ASSIGNED TASK: For the records below, tally every line that has the word "InfoFinder" and reply with the number alone.
··········
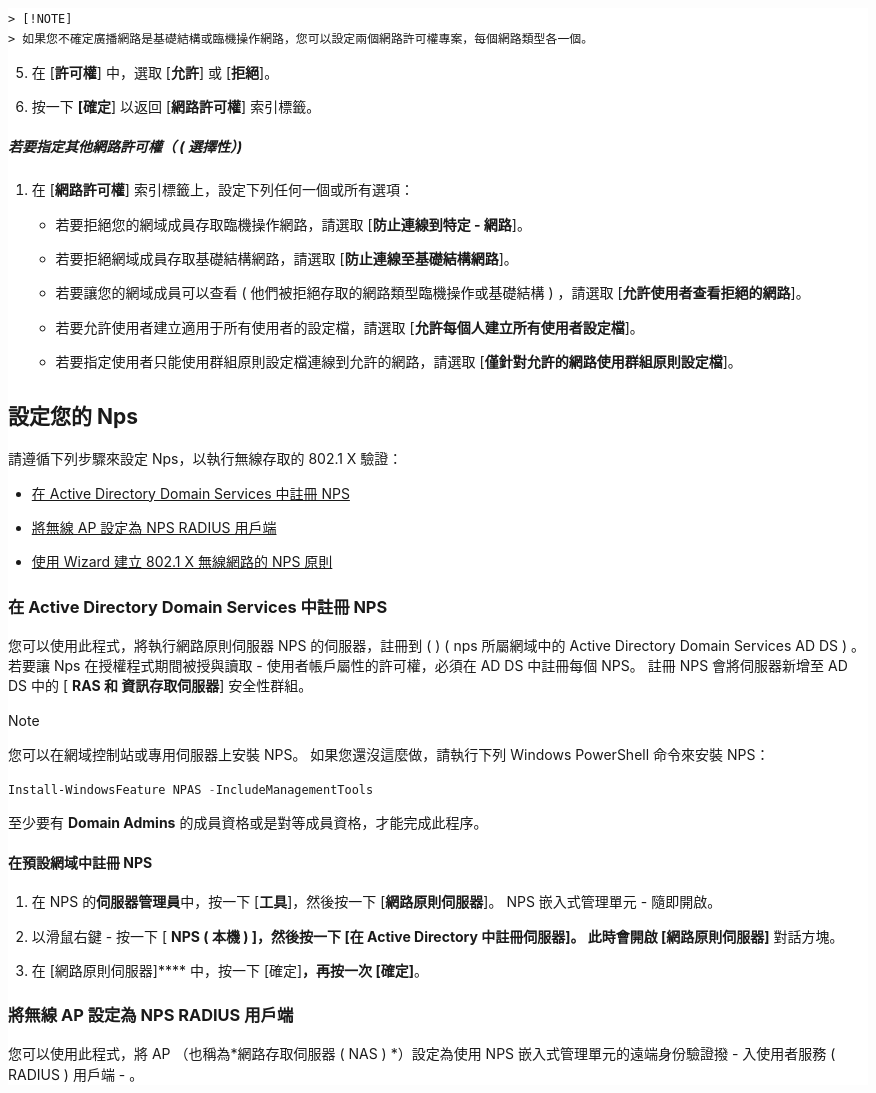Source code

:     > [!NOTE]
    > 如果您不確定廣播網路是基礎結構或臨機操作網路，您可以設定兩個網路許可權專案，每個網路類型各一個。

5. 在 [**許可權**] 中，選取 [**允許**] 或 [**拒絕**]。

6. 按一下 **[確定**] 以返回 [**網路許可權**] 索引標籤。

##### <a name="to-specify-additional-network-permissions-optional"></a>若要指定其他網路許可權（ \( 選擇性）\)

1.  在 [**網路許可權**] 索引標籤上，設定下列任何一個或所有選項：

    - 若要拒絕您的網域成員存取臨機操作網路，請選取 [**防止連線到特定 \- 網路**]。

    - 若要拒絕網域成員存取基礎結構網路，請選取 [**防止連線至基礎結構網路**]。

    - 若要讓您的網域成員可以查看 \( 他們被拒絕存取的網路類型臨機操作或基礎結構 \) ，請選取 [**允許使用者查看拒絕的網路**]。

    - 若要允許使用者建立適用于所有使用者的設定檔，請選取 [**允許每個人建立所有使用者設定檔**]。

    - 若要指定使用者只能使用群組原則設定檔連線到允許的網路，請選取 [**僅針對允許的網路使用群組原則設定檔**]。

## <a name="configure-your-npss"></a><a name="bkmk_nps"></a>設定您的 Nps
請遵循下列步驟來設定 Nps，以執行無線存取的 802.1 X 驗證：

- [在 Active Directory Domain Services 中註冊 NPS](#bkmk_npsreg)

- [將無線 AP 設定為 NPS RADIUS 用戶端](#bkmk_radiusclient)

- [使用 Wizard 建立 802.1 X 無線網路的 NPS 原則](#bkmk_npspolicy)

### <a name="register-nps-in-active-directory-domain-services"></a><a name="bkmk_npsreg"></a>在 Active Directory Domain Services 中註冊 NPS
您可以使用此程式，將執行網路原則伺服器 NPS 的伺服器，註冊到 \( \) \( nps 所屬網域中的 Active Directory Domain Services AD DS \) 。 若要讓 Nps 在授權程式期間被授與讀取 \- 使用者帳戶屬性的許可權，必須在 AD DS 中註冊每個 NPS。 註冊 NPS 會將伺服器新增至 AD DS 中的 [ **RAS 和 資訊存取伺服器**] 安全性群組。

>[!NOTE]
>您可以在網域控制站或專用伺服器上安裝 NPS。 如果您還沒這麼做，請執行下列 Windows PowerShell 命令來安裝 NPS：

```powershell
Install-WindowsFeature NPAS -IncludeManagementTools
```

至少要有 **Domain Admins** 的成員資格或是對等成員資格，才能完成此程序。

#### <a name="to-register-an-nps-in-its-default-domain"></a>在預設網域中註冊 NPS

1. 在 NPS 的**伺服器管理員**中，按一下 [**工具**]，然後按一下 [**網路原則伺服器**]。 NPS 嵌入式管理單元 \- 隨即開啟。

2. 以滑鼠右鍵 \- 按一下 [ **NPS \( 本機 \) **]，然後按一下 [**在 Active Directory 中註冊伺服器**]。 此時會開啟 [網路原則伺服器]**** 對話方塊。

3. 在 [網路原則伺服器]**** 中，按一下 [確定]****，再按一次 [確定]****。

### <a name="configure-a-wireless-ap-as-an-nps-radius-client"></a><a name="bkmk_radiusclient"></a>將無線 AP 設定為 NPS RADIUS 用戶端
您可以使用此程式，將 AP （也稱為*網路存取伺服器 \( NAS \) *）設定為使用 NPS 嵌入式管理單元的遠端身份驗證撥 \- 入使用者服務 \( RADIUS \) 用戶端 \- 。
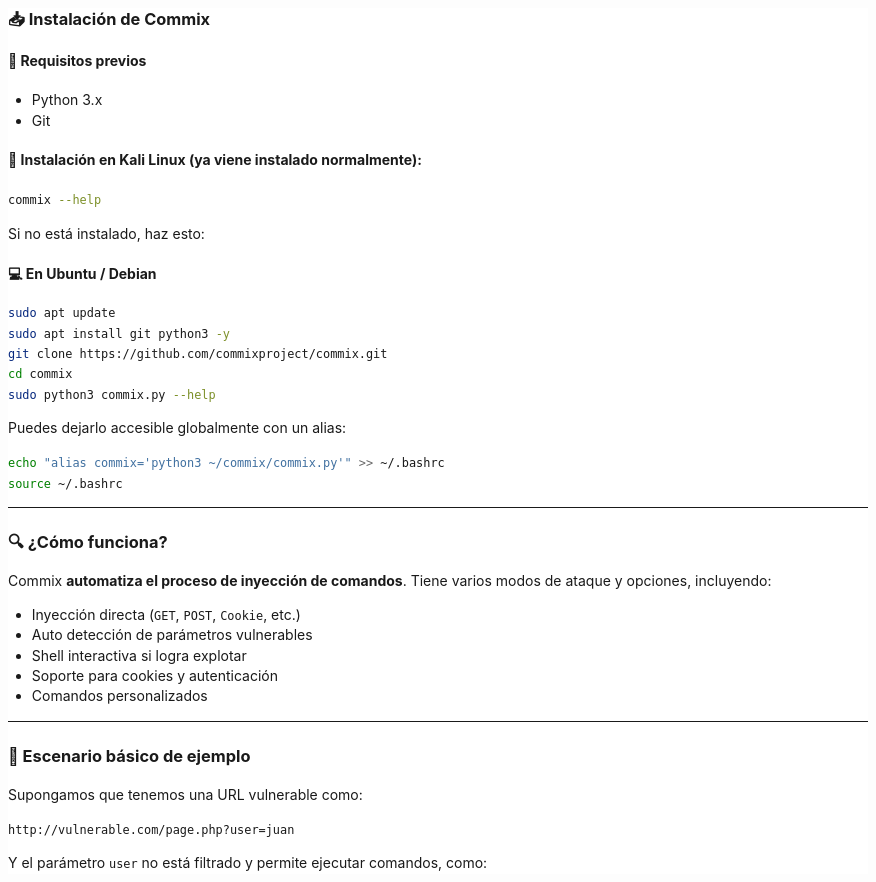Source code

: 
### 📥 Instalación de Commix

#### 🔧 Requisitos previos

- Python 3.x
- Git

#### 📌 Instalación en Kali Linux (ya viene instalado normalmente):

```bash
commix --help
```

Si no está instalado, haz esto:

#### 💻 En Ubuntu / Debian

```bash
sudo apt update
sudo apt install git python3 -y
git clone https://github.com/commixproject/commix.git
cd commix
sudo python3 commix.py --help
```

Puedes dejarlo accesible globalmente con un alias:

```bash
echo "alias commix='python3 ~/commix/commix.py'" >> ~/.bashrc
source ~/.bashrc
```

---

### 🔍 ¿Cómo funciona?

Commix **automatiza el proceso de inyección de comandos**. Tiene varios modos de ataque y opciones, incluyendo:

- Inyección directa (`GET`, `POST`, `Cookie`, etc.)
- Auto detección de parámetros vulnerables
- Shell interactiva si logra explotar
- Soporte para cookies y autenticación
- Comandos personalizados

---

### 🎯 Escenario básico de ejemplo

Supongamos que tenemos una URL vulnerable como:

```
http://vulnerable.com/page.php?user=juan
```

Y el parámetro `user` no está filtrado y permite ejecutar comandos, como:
··········
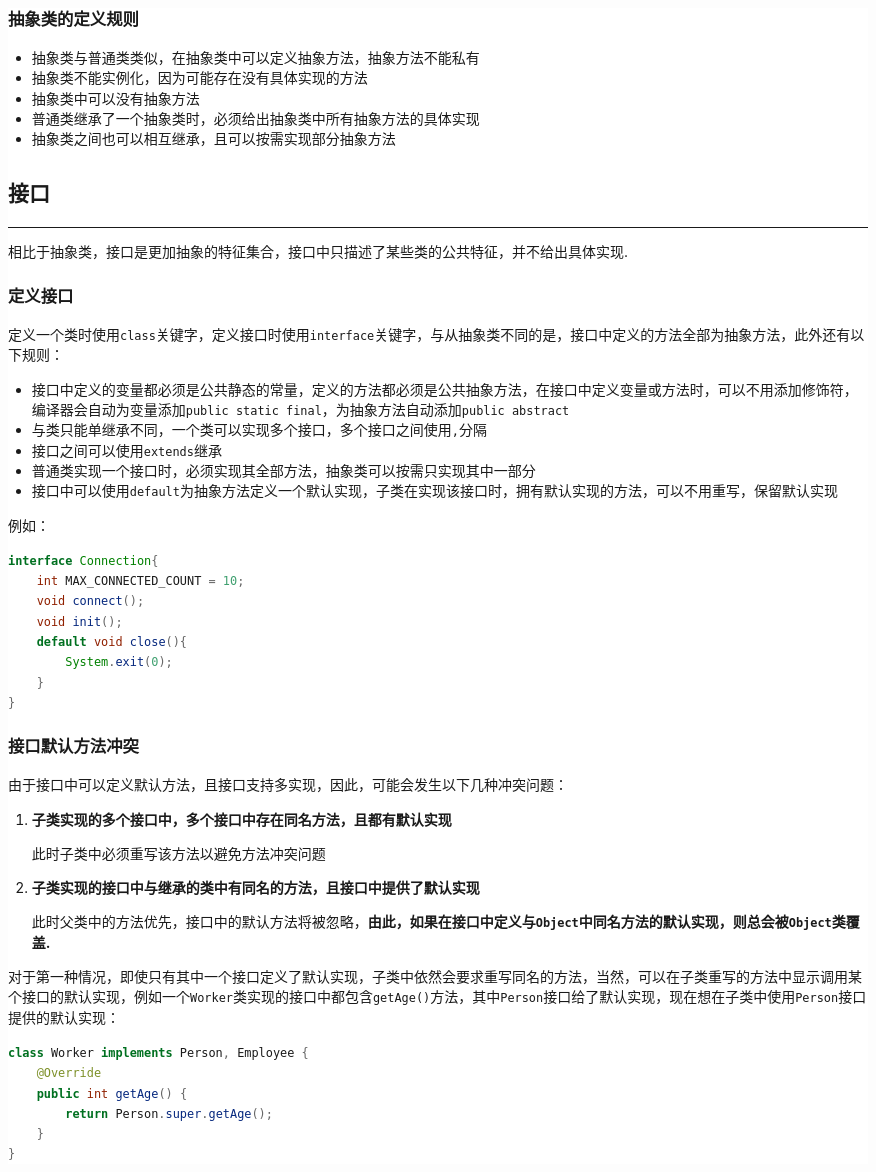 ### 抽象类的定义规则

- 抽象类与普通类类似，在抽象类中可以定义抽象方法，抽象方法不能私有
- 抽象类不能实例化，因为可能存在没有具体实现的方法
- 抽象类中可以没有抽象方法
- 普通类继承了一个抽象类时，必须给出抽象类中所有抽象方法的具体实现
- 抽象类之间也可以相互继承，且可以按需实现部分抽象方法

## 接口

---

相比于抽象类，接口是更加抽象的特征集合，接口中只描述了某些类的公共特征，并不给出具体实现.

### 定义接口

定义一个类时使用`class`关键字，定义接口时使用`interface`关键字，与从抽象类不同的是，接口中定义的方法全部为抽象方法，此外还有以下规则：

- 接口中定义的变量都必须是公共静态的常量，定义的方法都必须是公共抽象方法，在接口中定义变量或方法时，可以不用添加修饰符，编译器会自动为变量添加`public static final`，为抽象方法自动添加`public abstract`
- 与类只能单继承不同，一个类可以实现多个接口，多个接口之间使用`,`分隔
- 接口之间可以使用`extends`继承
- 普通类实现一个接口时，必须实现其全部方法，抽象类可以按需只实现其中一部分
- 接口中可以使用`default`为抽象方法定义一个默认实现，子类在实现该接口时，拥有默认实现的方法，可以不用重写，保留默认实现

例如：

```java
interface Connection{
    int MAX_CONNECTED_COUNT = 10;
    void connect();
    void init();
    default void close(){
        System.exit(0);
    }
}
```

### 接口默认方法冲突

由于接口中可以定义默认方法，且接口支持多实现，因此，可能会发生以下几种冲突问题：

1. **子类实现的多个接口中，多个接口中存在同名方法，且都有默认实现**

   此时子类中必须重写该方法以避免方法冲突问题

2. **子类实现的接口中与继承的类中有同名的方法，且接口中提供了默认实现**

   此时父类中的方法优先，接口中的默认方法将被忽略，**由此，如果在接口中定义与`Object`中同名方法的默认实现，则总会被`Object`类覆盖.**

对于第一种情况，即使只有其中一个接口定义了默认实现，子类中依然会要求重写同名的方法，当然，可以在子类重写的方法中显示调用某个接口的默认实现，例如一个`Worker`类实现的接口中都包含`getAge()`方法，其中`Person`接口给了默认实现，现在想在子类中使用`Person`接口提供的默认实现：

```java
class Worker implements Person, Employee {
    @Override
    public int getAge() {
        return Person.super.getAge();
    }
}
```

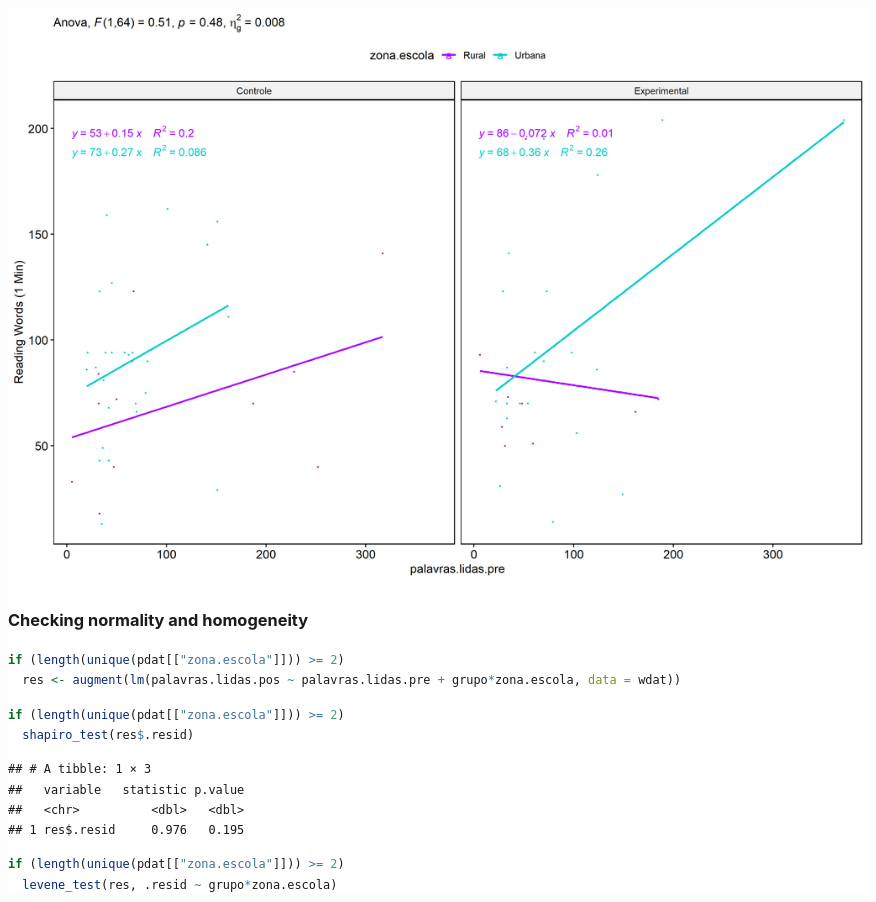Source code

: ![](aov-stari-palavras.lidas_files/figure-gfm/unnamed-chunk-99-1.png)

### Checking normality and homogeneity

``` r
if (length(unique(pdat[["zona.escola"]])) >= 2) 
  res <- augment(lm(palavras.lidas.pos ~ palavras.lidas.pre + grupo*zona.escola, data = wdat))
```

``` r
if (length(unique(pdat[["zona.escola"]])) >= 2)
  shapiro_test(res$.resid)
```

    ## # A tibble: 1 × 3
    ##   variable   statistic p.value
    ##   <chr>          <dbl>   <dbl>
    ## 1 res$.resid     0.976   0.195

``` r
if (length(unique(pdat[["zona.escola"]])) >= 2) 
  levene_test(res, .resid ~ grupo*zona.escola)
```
··········
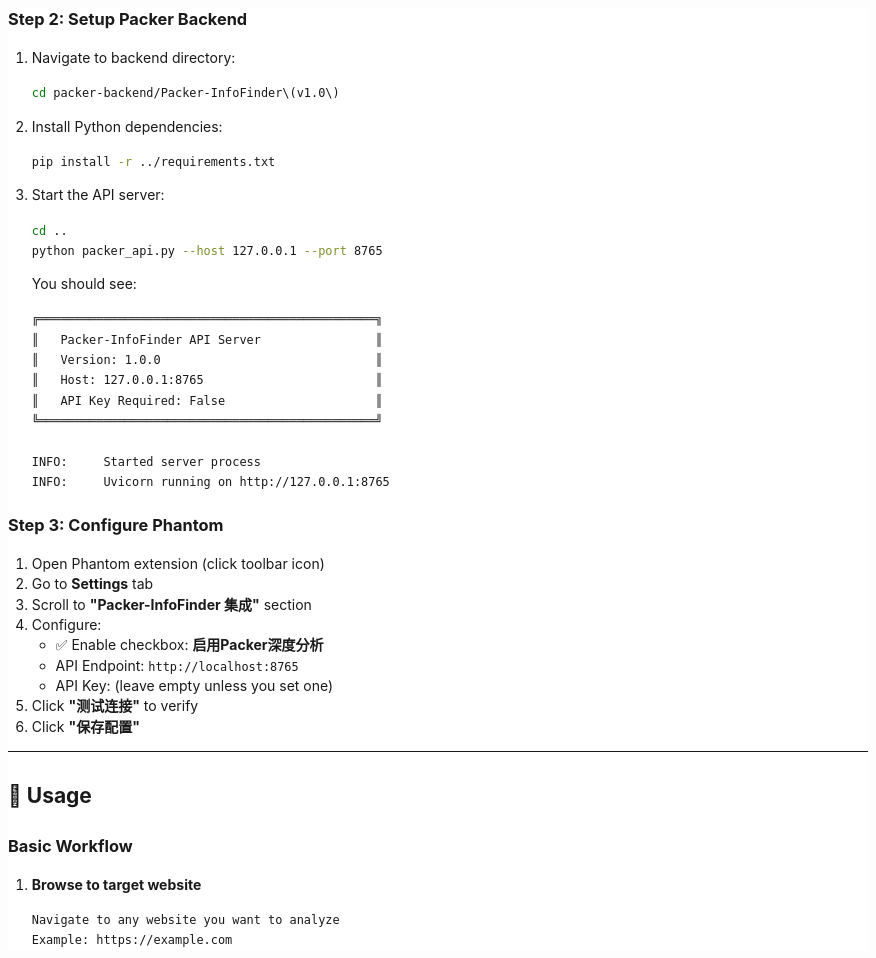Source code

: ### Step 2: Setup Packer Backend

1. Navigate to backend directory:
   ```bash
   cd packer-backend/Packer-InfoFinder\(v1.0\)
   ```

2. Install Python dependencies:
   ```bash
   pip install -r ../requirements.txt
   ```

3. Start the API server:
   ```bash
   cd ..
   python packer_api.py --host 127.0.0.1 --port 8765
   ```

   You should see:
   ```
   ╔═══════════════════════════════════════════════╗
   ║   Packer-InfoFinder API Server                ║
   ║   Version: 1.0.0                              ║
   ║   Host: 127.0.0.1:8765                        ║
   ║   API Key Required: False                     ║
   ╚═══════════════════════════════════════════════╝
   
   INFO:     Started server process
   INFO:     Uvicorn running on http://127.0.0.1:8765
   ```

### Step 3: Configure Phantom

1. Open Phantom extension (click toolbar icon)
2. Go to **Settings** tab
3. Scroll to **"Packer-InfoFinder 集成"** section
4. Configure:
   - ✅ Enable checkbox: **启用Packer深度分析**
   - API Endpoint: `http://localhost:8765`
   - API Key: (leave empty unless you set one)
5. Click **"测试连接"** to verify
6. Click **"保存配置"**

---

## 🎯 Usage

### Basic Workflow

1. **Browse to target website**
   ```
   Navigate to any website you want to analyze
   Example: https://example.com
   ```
··········
EXERCISE ANSWER: 3